Substantial progress has been made in the field of “omics” research (e.g., genomics, transcriptomics, proteomics, and metabolomics), leading to a vast amount of biological data generation. In order to represent large biological data sets in an easily interpretable manner, this information is frequently visualized as graphs, i.e., a set of nodes and edges. Cytoscape assists in visual exploration and analysis of biological network in several ways:

• Provides customize network data display using powerful visual styles.

• Helps in integrating gene expression values with the network. This can be done by mapping expression values to network nodes which represent the gene as color, label, border thickness, etc. according to the user-defined mapping file and provide several layout options in two as well as three dimensions for network visualization, for example, edge-weighted spring-embedded layout, attribute circle layout, etc.

• The network manager can be utilized to manage multiple networks in a single session file. Easily navigate large networks through an efficient rendering engine.

12.5.1.5.4 Analysis

• Filter the network to select subsets of nodes and/or interactions based on the current data. For instance, users may select nodes involved in a threshold number of interactions, nodes that share a particular GO annotation, or nodes whose gene expression levels change significantly in one or more conditions according to p-values loaded with the gene expression data.

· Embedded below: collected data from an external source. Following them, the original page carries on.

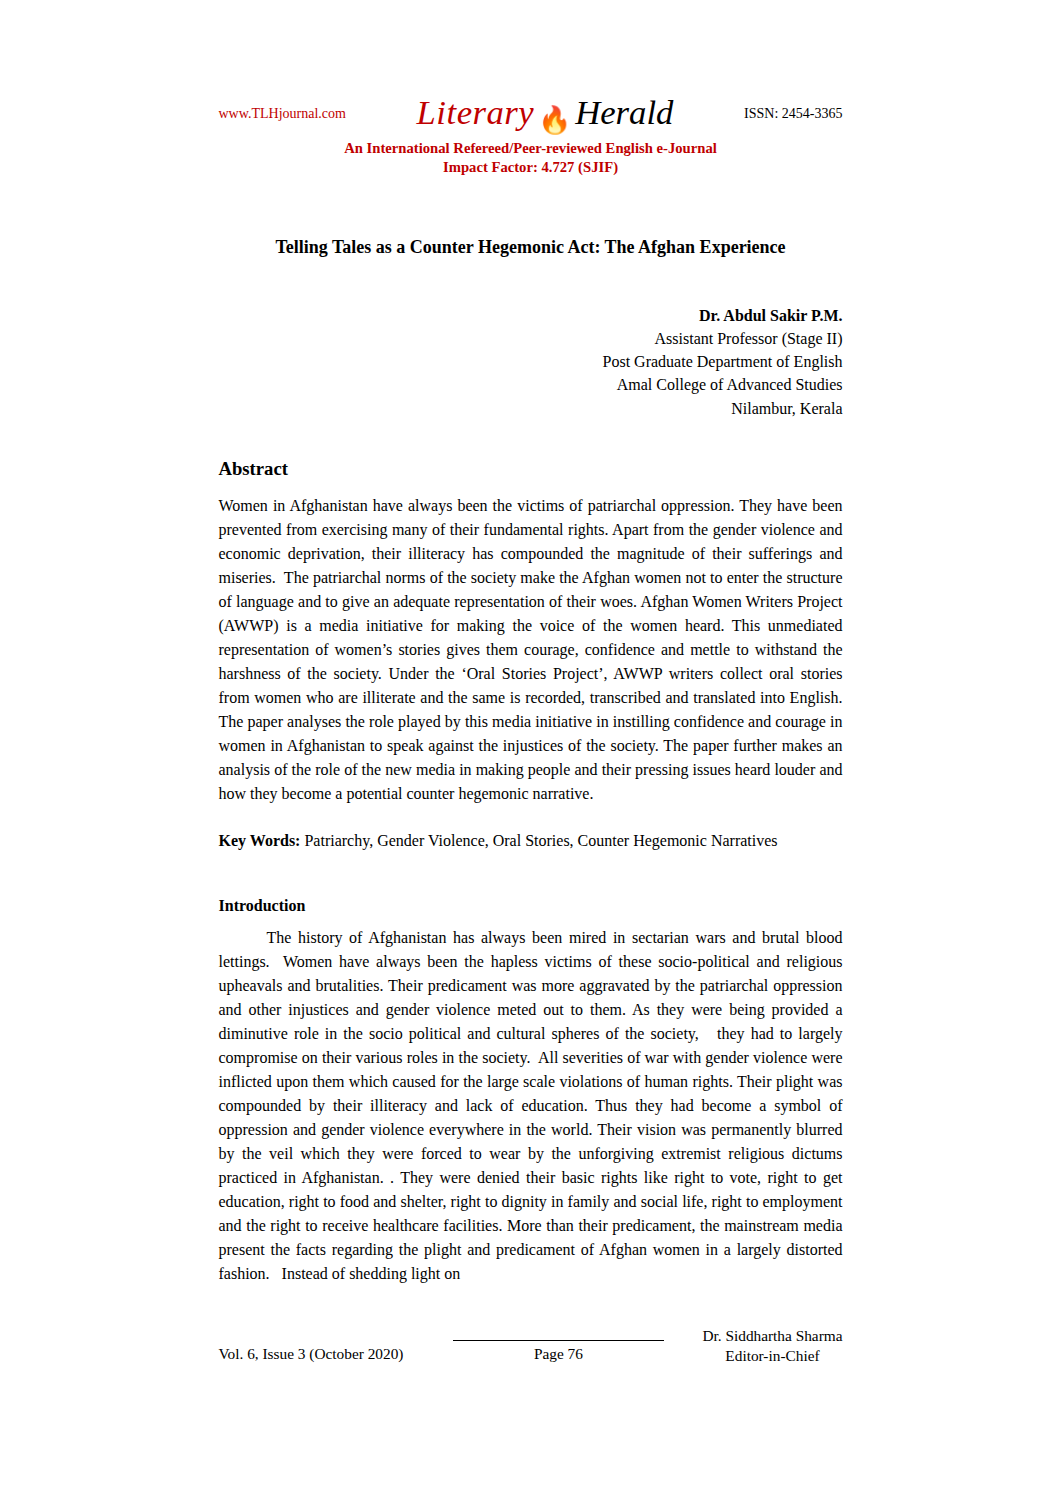www.TLHjournal.com Literary 🔥 Herald ISSN: 2454-3365
An International Refereed/Peer-reviewed English e-Journal Impact Factor: 4.727 (SJIF)
Telling Tales as a Counter Hegemonic Act: The Afghan Experience
Dr. Abdul Sakir P.M.
Assistant Professor (Stage II)
Post Graduate Department of English
Amal College of Advanced Studies
Nilambur, Kerala
Abstract
Women in Afghanistan have always been the victims of patriarchal oppression. They have been prevented from exercising many of their fundamental rights. Apart from the gender violence and economic deprivation, their illiteracy has compounded the magnitude of their sufferings and miseries. The patriarchal norms of the society make the Afghan women not to enter the structure of language and to give an adequate representation of their woes. Afghan Women Writers Project (AWWP) is a media initiative for making the voice of the women heard. This unmediated representation of women’s stories gives them courage, confidence and mettle to withstand the harshness of the society. Under the ‘Oral Stories Project’, AWWP writers collect oral stories from women who are illiterate and the same is recorded, transcribed and translated into English. The paper analyses the role played by this media initiative in instilling confidence and courage in women in Afghanistan to speak against the injustices of the society. The paper further makes an analysis of the role of the new media in making people and their pressing issues heard louder and how they become a potential counter hegemonic narrative.
Key Words: Patriarchy, Gender Violence, Oral Stories, Counter Hegemonic Narratives
Introduction
The history of Afghanistan has always been mired in sectarian wars and brutal blood lettings. Women have always been the hapless victims of these socio-political and religious upheavals and brutalities. Their predicament was more aggravated by the patriarchal oppression and other injustices and gender violence meted out to them. As they were being provided a diminutive role in the socio political and cultural spheres of the society, they had to largely compromise on their various roles in the society. All severities of war with gender violence were inflicted upon them which caused for the large scale violations of human rights. Their plight was compounded by their illiteracy and lack of education. Thus they had become a symbol of oppression and gender violence everywhere in the world. Their vision was permanently blurred by the veil which they were forced to wear by the unforgiving extremist religious dictums practiced in Afghanistan. . They were denied their basic rights like right to vote, right to get education, right to food and shelter, right to dignity in family and social life, right to employment and the right to receive healthcare facilities. More than their predicament, the mainstream media present the facts regarding the plight and predicament of Afghan women in a largely distorted fashion. Instead of shedding light on
Vol. 6, Issue 3 (October 2020)
Page 76
Dr. Siddhartha Sharma
Editor-in-Chief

• Find active sub-networks/pathway modules. The network is screened against gene expression data to identify connected sets of interactions, i.e., interaction sub-networks, whose genes show particularly high levels of differential expression. The interactions contained in each sub-network provide hypotheses for the regulatory and signaling interactions in control of the observed expression changes.

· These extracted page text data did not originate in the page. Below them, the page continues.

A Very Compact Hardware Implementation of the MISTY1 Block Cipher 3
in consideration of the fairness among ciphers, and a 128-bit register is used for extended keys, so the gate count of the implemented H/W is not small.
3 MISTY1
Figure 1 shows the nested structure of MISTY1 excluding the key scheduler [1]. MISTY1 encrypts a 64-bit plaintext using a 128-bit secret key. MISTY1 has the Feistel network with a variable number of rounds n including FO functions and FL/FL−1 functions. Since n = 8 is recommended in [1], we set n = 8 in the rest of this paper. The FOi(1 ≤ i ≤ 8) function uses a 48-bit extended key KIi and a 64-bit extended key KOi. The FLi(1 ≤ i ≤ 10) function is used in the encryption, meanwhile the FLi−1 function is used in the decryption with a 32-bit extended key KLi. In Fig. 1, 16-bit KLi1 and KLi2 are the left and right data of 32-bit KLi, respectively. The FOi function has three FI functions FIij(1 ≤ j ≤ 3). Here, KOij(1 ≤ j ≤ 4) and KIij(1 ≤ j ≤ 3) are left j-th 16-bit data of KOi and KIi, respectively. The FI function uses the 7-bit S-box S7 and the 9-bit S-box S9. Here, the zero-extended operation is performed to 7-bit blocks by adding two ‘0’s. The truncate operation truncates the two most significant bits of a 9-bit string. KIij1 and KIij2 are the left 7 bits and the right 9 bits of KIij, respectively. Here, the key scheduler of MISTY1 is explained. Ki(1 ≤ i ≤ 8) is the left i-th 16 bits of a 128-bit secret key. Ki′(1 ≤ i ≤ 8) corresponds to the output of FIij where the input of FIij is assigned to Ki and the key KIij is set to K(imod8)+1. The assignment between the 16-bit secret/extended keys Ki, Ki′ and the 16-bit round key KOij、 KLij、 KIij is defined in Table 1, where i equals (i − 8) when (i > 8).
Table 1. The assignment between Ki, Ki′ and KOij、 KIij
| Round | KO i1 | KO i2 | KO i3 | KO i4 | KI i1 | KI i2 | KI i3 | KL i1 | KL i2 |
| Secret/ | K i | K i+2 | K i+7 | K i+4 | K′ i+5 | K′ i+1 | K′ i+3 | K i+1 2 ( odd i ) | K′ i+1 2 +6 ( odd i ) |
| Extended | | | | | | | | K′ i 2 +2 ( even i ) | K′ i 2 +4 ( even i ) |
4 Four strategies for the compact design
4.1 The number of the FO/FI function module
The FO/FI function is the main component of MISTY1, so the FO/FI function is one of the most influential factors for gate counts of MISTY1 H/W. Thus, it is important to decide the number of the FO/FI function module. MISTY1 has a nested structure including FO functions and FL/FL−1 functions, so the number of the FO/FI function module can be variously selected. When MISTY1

• Find clusters (highly interconnected regions) in any network loaded into Cytoscape. Depending on the type of network, clusters may mean different things. For instance, clusters in a protein-protein interaction network have been shown to be protein complexes and parts of pathways. Clusters in a protein similarity network represent protein families.

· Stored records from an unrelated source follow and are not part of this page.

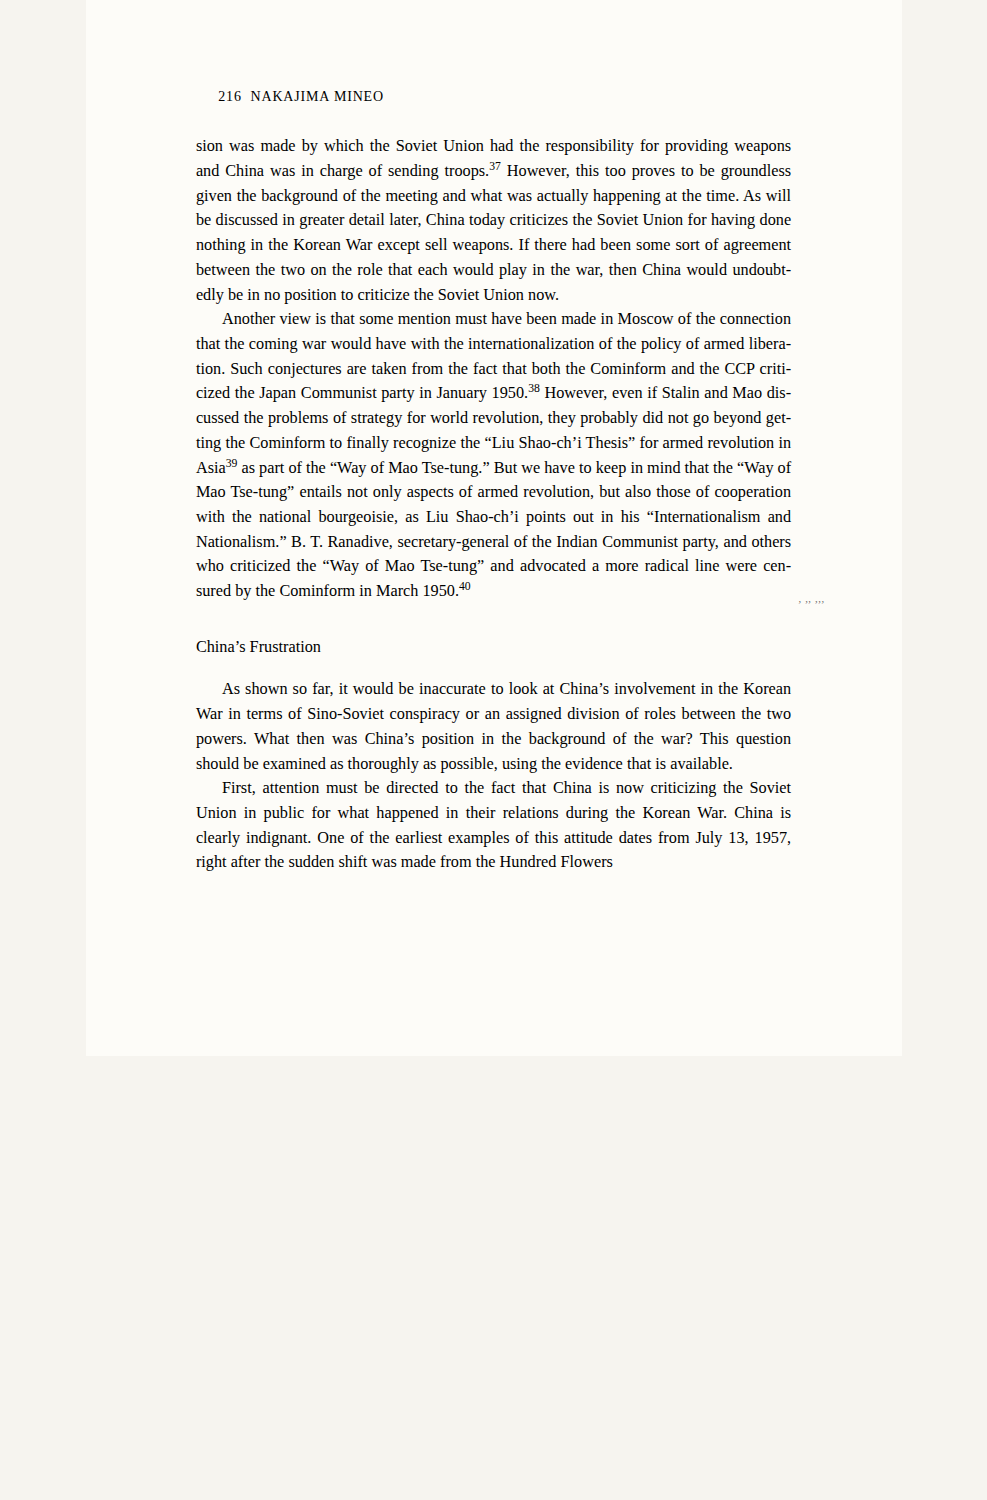216 Nakajima Mineo
sion was made by which the Soviet Union had the responsibility for providing weapons and China was in charge of sending troops.37 However, this too proves to be groundless given the background of the meeting and what was actually happening at the time. As will be discussed in greater detail later, China today criticizes the Soviet Union for having done nothing in the Korean War except sell weapons. If there had been some sort of agreement between the two on the role that each would play in the war, then China would undoubtedly be in no position to criticize the Soviet Union now.
Another view is that some mention must have been made in Moscow of the connection that the coming war would have with the internationalization of the policy of armed liberation. Such conjectures are taken from the fact that both the Cominform and the CCP criticized the Japan Communist party in January 1950.38 However, even if Stalin and Mao discussed the problems of strategy for world revolution, they probably did not go beyond getting the Cominform to finally recognize the “Liu Shao-ch’i Thesis” for armed revolution in Asia39 as part of the “Way of Mao Tse-tung.” But we have to keep in mind that the “Way of Mao Tse-tung” entails not only aspects of armed revolution, but also those of cooperation with the national bourgeoisie, as Liu Shao-ch’i points out in his “Internationalism and Nationalism.” B. T. Ranadive, secretary-general of the Indian Communist party, and others who criticized the “Way of Mao Tse-tung” and advocated a more radical line were censured by the Cominform in March 1950.40
’ ’’ ’’’
China’s Frustration
As shown so far, it would be inaccurate to look at China’s involvement in the Korean War in terms of Sino-Soviet conspiracy or an assigned division of roles between the two powers. What then was China’s position in the background of the war? This question should be examined as thoroughly as possible, using the evidence that is available.
First, attention must be directed to the fact that China is now criticizing the Soviet Union in public for what happened in their relations during the Korean War. China is clearly indignant. One of the earliest examples of this attitude dates from July 13, 1957, right after the sudden shift was made from the Hundred Flowers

• Plugins available for network and molecular profile analysis .

12.6 Conclusion

Complex biological networks are the reservoir for the plethora of biological information about pathways and cellular mechanisms. This chapter summarized different types of biological networks, methodologies to analyze such networks and biological relevance. These networks can provide researchers with critical information about the pathogenesis of diseases (disease-gene networks), identification of drug targets (protein-protein networks, protein-ligand interaction), and biological pathways. Functional and pathway analysis of genes (gene ontology) determine significant gene clusters associated with a specific biological process, molecular function or pathway. This chapter succinctly provides relevant information about the applications of biological networks in the molecular biology field. Our hope is that the tutorials provided in this chapter will guide researchers to annotate genes on gene products and enrich GO annotation both qualitatively and quantitatively on the available tools.